On Mon, 20 Feb 2006, Graham Percival wrote:
Does anybody know why this doc section exists? It introduces four
articulation marks that are covered in Articulation.
Hi!
Long time ago, when people where repeatingly asking for "contemporary
music notation" and when I also had the feeling that some modern
notational features were missing, I added clusters and special fermatas.
Similar to ancient notation, I added these in an extra section of the
manual in order to (1) show users that we are going to add limited support
for contemporary notation and (2) not to intermingle too much with
classical notation (I may be wrong, but I had the feeling that the main
authors at that time were happy to keep such "strange" notation features
separate from "usual" notation). IIRC, at that time, special fermatas did
not show up in Section 6.5.1 of the manual (maybe the list of articulation
signs is nowadays automatically created from the scm sources?).
Additionally, there was discussion on how the overall structure of the
manual should be: (a) either by (implementation driven) categorization of
features (e.g. articulations, clefs, noteheads, etc. as categories) ->
"technical/reference manual", or (b) by (user driven) notational style
(vocal/instrumental music, ancient/classical/jazz/contemporary notation)

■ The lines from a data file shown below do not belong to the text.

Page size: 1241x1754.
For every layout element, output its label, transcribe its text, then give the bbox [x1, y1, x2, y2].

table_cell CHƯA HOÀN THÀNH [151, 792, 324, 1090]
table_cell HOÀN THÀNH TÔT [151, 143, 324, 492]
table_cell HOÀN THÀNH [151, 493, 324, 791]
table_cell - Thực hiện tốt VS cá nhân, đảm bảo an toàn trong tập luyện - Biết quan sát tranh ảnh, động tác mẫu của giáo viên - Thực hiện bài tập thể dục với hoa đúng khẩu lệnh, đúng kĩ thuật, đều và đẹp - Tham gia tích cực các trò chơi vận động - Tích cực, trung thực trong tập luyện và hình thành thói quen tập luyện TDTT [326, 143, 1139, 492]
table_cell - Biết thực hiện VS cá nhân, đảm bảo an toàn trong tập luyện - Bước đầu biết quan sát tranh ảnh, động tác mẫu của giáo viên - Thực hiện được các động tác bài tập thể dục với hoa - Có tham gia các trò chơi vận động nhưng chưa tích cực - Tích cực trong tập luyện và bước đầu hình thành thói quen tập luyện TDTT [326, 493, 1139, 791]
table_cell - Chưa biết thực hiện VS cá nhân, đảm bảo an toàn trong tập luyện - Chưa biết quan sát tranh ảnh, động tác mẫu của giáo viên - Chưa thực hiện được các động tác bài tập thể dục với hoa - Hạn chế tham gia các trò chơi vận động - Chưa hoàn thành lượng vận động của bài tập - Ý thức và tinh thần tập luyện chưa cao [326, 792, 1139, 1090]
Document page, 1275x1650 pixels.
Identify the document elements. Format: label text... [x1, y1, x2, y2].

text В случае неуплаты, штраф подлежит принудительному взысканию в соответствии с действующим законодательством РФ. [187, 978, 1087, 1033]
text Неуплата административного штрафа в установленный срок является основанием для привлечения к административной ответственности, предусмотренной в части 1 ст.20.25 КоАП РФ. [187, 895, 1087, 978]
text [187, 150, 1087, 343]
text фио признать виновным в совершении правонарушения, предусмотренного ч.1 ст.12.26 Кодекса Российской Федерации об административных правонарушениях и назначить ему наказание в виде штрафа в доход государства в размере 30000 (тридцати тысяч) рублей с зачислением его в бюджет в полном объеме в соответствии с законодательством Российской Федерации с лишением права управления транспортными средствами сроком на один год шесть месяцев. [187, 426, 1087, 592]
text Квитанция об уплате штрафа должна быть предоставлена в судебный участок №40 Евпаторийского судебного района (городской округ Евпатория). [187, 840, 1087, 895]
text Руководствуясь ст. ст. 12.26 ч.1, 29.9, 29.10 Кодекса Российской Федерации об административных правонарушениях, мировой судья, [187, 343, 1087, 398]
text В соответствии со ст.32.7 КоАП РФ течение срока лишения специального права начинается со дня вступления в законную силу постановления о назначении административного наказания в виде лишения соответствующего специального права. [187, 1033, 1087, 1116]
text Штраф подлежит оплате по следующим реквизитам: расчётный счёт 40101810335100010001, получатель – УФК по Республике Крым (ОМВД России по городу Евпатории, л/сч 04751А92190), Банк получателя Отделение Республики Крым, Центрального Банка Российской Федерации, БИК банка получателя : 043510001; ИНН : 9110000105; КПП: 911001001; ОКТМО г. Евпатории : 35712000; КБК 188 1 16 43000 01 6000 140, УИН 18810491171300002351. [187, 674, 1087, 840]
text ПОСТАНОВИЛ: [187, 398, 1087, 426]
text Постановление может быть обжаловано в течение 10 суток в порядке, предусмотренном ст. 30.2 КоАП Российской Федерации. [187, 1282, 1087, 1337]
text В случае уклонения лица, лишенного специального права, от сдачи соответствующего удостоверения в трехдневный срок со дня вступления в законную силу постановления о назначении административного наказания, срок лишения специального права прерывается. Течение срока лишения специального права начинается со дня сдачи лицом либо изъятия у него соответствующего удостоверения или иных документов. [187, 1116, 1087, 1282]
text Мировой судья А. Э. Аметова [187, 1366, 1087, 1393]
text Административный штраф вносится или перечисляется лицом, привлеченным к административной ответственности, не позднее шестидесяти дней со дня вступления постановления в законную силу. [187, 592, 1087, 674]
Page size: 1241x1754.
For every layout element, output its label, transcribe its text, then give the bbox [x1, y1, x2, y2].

-> "user manual". The current structure of the manual is a mixture of
both approaches.
I agree that it is not good to have special fermatas appear in both
sections, 6.5.1 and 8.4.4. I guess (but I have not checked) that they
appear in 6.5.1 because the table in this section was/is automatically
created from the scm sources. I feel a little bit uncomfortable with
completetly removing the fermatas from Section 8.4.4, because it is handy
to have it there for people who want to look for all contemporary music
features without having to scan through the complete manual. Maybe in
Section 8.4 there should be at least a link to Section 6.5.1, mentioning
that there are some contemporary fermatas in the articulations section?
Please also note, that Section 7.7 (ancient notation) is in a comparable
situation. For example, all the ancient clefs could be moved to Section
6.3.1, but then Section 6.3.1 would somewhat explode in size, thus making
it difficult to read for users that are interested just in "usual"
notation. Hence, it is probably better to keep the clefs separated in two
different sections.
As a side note, when I added the special fermatas, I thought they were
in some sense "standard" contemporary notation, because I had seen them
in some scores. However, it turned out that these scores were published
by a single famous publisher, but I never saw these fermatas in any score
of a different publisher. In this sense, I meanwhile somewhat regret that
I added these symbols without having checked carefully enough for these
symbols having been truely accepted as a standard across
publishers/composers.
Greetings,
Juergen
I can't remember if I
wrote it, or if this is an old section left over from a long time ago when
those fermatas weren't in the general articulation file. I can't find any
recent mention of this in the Changelog.
I'd like to delete it; any objections?